● Requirement: Here is the listing. Report each line in it that contains the string "lines".

++++ Material for this task

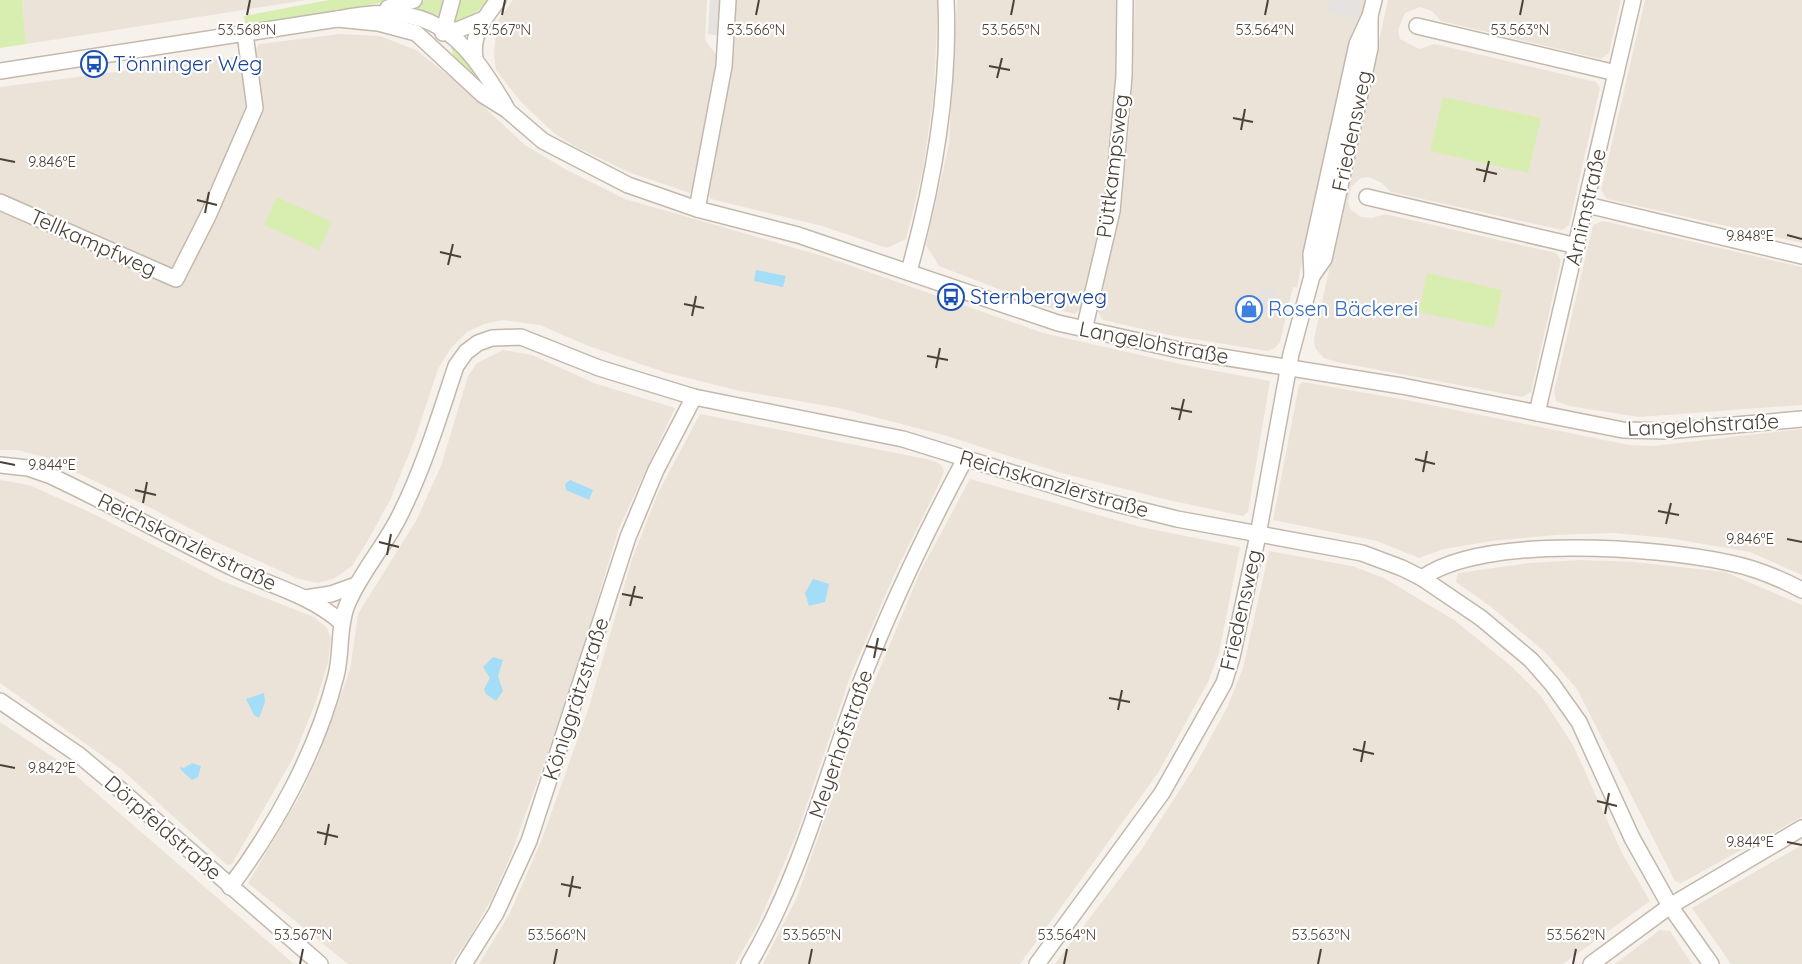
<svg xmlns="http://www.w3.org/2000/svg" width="1802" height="964" font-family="Quicksand,sans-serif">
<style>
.residential{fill:#ebe3d8}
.green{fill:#d8edb0}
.parking{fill:#e5e2df}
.water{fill:#a3ddf7}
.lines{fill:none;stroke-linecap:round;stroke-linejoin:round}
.minor-casing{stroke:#c3b8ac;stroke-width:18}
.minor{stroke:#fff;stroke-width:15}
.ticks{fill:none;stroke:#4b4137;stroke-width:2}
.labels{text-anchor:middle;stroke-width:4.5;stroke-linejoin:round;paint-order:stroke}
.transit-label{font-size:21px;fill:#164399;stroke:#fff;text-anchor:start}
.street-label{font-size:21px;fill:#4b4137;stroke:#fff}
.shop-label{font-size:21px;fill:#366cbe;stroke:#fff;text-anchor:start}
.ticks-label{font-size:15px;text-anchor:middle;fill:#4b4137;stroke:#fff;stroke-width:4.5;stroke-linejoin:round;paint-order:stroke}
</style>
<rect width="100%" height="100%" fill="#f6f1ea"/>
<g class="residential">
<polygon points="22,0 307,0 26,44"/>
<polygon points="513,0 707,0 705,40 718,57 709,121 694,191 690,193 631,173 574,146 554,133 521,102 496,70 494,54 497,22"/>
<polygon points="736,0 938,0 934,92 923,170 906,239 887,248 822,226 711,199 709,195 734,54"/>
<polygon points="957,0 1118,0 1117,70 1105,204 1080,309 1075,314 1043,306 939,266 926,245 949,144"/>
<polygon points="1135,0 1365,0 1328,158 1313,206 1297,288 1293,287 1280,342 1275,348 1267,351 1169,335 1103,320 1098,312 1121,206 1130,116"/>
<polygon points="1388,0 1621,0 1609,53 1601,59 1441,21 1432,11 1420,7 1405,13 1398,30 1400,39 1419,49 1435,44 1596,82 1600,88 1569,225 1562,230 1391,192 1382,183 1368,177 1361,178 1351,187 1348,202 1351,210 1361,217 1372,218 1385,214 1556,253 1561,260 1531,392 1522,397 1337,362 1324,358 1315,348 1314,339"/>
<polygon points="1645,0 1802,0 1802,243 1607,199 1601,190"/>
<polygon points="340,34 380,36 416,50 458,83 525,145 565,169 625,199 826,257 1043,333 1189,366 1270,381 1248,512 1243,516 1164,499 1058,472 944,435 839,408 736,390 664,372 586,345 540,325 502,320 484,324 467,332 451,348 438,369 415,439 390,500 367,542 352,566 335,578 318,583 299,579 214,541 147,506 44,457 18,450 0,450 0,87 240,56 256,49 259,44"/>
<polygon points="1603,221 1802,267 1802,405 1639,417 1569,406 1556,401 1554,392 1593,225"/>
<polygon points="503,350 532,355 594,383 675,408 619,528 571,687 511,855 492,898 468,940 451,964 348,964 248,883 302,792 318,757 350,670 358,614 416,521 441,466 468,376 477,363"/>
<polygon points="1303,382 1406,400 1629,445 1653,446 1802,429 1802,575 1750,552 1668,538 1612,533 1556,535 1491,541 1444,549 1419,558 1377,541 1273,520 1299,385"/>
<polygon points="700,414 931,460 940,464 944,470 942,478 895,573 850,677 797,833 759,922 735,964 479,964 510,913 542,839 588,710 632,559 658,493"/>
<polygon points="970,479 1141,527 1240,547 1219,653 1208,682 1158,773 1020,964 763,964 797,897 864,707 920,572"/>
<polygon points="0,480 29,485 98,516 222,581 314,617 327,628 331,639 328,663 315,704 293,758 232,864 227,865 121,769 0,683"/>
<polygon points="1269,551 1352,566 1384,578 1454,620 1511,666 1541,696 1573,745 1622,853 1650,901 1563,964 1055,964 1142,849 1195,766 1227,708 1243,668"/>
<polygon points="1580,560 1634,562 1725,572 1802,605 1802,817 1681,883 1675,881 1577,689 1545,652 1490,606 1456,582 1458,573 1529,563"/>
<polygon points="0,722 59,761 294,964 0,964"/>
<polygon points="1802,845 1802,964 1731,964 1692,908"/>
<polygon points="1660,930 1670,931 1692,964 1615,964"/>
</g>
<g class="green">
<polygon points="0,0 22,0 26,44 0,48"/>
<polygon points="329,0 396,0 246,27 244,16"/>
<polygon points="425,0 446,0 440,16 414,8 413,5"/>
<path d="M458,0H488C477,14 467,19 451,24Z"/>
<polygon points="449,42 478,70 472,75 455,59"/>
<polygon points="1443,97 1541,118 1528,173 1430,151"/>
<polygon points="277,197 332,222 319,250 264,225"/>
<polygon points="1427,273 1502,290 1494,328 1419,312"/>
</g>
<g class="parking">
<polygon points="710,0 723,0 720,36 708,34"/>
<polygon points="1329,0 1361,0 1357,18 1327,12"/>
<polygon points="1262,287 1278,290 1273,312 1258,309"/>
</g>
<g class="water">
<polygon points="756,270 786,276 783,287 754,281"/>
<polygon points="570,480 593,490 589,500 566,490 565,484"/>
<polygon points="813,579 829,584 825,602 809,606 805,593"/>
<polygon points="493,657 503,660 498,676 503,691 496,701 486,694 484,689 490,678 483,667"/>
<polygon points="264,693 265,702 259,718 254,715 246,699"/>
<polygon points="192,763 201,766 198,777 192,780 181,770 180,767 184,768"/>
</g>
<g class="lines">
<defs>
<g id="minor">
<polyline points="388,8 414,0"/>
<polyline points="337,19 378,23 416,33 483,95 507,110 543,141 628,185 697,209 798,235 1058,323 1179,350 1402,386 1623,430 1666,431 1802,419"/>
<polyline points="1417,26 1616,73"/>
<polyline points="444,32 460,29 484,19"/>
<polyline points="443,33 452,0"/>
<path d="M475,58C471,34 485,18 498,0"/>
<path d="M0,71L337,19C431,0 461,31 506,107"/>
<polyline points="1367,197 1577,246"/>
<polyline points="0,202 176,279 208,216 255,108 245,34"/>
<polyline points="1587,205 1802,256"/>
<polyline points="697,209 724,66 728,0"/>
<path d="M909,271C934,182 950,92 946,0"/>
<polyline points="1312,276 1311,254 1357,44 1370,16 1374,0"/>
<polyline points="1084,330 1112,211 1124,76 1125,0"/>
<polyline points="1537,413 1633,0"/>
<path d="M0,465L28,468L51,476C113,505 173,539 235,569C272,586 310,595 341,622"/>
<path d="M1422,578C1483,534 1657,547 1730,563C1755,568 1779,578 1802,590"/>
<polyline points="306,598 331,594 356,585"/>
<polyline points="0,701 79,755 116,786 320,964"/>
<path d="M230,887C276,826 317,751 336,676C342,653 338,627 347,605C360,573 385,546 400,515C424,467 439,417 456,366L466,352L478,343L492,338L521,337L599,368L694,397L903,439L1097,499L1177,519L1362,553L1402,568L1422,578L1481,618L1531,660L1552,684L1579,722L1632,838L1670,906L1711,964"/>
<polyline points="464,964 496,913 529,841 628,537 656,470 694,397"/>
<path d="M749,964C802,874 826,774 863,677C892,603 927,530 965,459"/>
<polyline points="1037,964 1162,793 1224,683 1232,657 1258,535 1291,354 1312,276 1324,259 1339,191 1370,48 1370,16"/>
<polyline points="1591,964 1670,906 1802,828"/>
</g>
</defs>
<use href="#minor" class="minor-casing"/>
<use href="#minor" class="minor"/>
</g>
<path class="ticks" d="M247,15L250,0M502,15L505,0M756,15L759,0M1011,15L1014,0M1265,15L1268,0M1520,15L1523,0M989,66L1010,70M997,78L1002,58M1233,118L1253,122M1241,130L1245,109M0,159L15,162M1476,169L1497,174M1484,182L1489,161M197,200L217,205M205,213L209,192M1787,235L1802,239M440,252L461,257M448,265L453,244M684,304L704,308M692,316L696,296M927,356L948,360M936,368L940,348M1171,408L1192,412M1179,420L1184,399M1415,459L1435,464M0,462L15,465M1423,472L1427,451M135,490L156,495M143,503L147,482M1658,511L1679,515M1666,524L1671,503M1787,539L1802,542M379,542L399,547M387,555L391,534M622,594L643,598M630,606L635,586M866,646L886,650M874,658L878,638M1109,698L1130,702M1118,710L1122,690M1353,749L1374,754M1361,762L1365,741M0,765L15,768M1597,801L1617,806M1605,814L1609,793M317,832L338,837M1787,842L1802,845M325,845L329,824M561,884L581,888M569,897L573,876M300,964L303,949M554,964L557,949M809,964L812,949M1064,964L1067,949M1318,964L1321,949M1573,964L1576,949"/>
<defs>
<symbol id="bus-ring" viewBox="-11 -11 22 22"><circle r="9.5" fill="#fff" stroke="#1a4fb4" stroke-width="1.5"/><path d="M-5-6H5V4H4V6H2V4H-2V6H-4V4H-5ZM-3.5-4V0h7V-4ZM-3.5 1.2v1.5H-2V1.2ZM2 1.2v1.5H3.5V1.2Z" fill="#1a4fb4"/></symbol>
<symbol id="shop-ring" viewBox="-11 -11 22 22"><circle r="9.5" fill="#fff" stroke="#3f7fe0" stroke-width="1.5"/><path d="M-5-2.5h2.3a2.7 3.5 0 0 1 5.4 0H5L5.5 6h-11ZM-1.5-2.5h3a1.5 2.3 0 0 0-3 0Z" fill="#3f7fe0"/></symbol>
</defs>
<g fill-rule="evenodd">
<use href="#bus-ring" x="79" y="49" width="30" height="30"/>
<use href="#bus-ring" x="936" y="282" width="30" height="30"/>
<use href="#shop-ring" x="1234" y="294" width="30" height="30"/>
</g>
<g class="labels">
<g class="transit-label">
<text x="113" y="71">Tönninger Weg</text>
<text x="970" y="304">Sternbergweg</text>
</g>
<g class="street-label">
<text transform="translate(1352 131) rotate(-78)" y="7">Friedensweg</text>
<text transform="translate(1113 166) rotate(-83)" y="7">Püttkampsweg</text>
<text transform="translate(1586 207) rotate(-77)" y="7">Arnimstraße</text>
<text transform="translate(93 243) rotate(24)" y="7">Tellkampfweg</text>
<text transform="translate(1154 343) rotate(11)" y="7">Langelohstraße</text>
<text transform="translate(1703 425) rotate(-3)" y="7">Langelohstraße</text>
<text transform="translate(1054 484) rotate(16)" y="7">Reichskanzlerstraße</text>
<text transform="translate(187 542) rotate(26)" y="7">Reichskanzlerstraße</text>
<text transform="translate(1241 610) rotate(-77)" y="7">Friedensweg</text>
<text transform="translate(576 699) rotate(-72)" y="7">Königgrätzstraße</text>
<text transform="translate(841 744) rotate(-71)" y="7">Meyerhofstraße</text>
<text transform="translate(163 828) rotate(41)" y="7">Dörpfeldstraße</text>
</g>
<g class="shop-label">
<text x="1268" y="316">Rosen Bäckerei</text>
</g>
</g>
<g class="ticks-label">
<text x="247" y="35">53.568°N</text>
<text x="502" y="35">53.567°N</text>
<text x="756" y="35">53.566°N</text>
<text x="1011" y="35">53.565°N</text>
<text x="1265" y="35">53.564°N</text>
<text x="1520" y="35">53.563°N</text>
<text x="52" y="167">9.846°E</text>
<text x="1750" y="241">9.848°E</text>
<text x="52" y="470">9.844°E</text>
<text x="1750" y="544">9.846°E</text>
<text x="52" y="773">9.842°E</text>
<text x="1750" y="847">9.844°E</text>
<text x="303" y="940">53.567°N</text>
<text x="557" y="940">53.566°N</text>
<text x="812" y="940">53.565°N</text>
<text x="1067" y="940">53.564°N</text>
<text x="1321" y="940">53.563°N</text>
<text x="1576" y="940">53.562°N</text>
</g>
</svg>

++++++++

● Response:
.lines{fill:none;stroke-linecap:round;stroke-linejoin:round}
<g class="lines">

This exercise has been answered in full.